### Available data

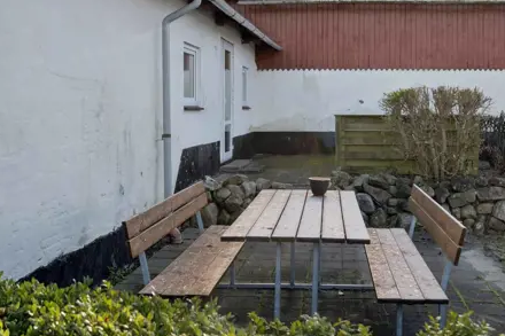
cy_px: 119
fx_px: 631
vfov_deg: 29.7
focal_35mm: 45
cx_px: 336
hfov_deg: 43.0
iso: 200
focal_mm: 33
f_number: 8
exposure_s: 1/500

######

- **Assignment**
Output the records exactly. Drop the images.

- **Response to this task**
cy_px: 119
fx_px: 631
vfov_deg: 29.7
focal_35mm: 45
cx_px: 336
hfov_deg: 43.0
iso: 200
focal_mm: 33
f_number: 8
exposure_s: 1/500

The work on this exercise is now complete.